▶ Activity: Every line below that has the word "Loss" counts once; report how many lines that makes, with no other words.

▶ Record excerpts:
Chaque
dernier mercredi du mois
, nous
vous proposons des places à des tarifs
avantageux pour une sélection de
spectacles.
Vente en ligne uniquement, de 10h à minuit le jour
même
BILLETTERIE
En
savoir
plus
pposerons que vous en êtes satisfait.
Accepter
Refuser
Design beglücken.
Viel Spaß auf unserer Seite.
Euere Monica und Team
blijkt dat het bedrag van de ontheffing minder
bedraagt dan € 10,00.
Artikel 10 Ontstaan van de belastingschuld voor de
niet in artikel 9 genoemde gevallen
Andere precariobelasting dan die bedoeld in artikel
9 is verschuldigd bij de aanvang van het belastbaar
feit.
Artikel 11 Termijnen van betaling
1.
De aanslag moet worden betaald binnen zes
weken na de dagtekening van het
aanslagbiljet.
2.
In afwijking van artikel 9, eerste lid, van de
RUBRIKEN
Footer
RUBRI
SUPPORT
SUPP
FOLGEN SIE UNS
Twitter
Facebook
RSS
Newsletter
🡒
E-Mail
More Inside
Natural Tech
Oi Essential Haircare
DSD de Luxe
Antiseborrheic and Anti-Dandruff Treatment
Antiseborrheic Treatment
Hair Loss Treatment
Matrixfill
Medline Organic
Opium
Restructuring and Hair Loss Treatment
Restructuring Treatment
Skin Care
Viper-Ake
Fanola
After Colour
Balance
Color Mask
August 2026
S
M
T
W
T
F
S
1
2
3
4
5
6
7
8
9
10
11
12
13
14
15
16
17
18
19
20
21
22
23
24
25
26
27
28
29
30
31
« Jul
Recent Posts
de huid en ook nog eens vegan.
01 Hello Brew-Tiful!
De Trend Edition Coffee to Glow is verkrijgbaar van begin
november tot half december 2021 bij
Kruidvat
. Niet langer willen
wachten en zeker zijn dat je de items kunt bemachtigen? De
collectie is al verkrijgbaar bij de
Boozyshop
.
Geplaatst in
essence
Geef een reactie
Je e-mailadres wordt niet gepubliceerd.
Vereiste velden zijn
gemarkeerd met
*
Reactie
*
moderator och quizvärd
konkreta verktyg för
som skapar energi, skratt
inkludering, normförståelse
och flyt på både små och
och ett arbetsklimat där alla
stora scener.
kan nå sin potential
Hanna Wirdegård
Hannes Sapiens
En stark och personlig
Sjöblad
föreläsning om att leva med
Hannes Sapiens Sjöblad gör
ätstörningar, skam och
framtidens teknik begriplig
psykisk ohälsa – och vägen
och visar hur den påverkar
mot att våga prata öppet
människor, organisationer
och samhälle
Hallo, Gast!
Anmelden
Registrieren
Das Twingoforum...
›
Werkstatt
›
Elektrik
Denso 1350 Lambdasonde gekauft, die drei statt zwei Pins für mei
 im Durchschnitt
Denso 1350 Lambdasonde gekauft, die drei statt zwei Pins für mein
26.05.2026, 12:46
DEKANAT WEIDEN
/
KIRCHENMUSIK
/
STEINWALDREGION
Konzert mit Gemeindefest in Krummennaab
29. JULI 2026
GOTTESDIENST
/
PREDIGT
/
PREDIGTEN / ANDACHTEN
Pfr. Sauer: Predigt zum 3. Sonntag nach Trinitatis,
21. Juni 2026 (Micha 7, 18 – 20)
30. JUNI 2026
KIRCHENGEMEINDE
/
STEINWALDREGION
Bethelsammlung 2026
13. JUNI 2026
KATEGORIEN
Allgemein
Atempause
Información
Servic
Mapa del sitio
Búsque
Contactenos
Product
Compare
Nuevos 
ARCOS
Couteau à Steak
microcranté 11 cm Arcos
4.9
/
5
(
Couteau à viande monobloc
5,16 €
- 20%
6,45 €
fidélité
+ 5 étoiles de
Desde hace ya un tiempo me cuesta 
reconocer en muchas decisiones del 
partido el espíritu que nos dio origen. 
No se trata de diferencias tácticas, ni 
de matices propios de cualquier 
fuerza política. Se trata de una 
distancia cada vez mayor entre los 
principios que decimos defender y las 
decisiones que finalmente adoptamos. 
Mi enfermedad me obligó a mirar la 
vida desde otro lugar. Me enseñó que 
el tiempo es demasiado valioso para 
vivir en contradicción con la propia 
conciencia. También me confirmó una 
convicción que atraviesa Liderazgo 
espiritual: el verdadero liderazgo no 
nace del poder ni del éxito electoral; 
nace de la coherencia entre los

▶ Solution for this task: 2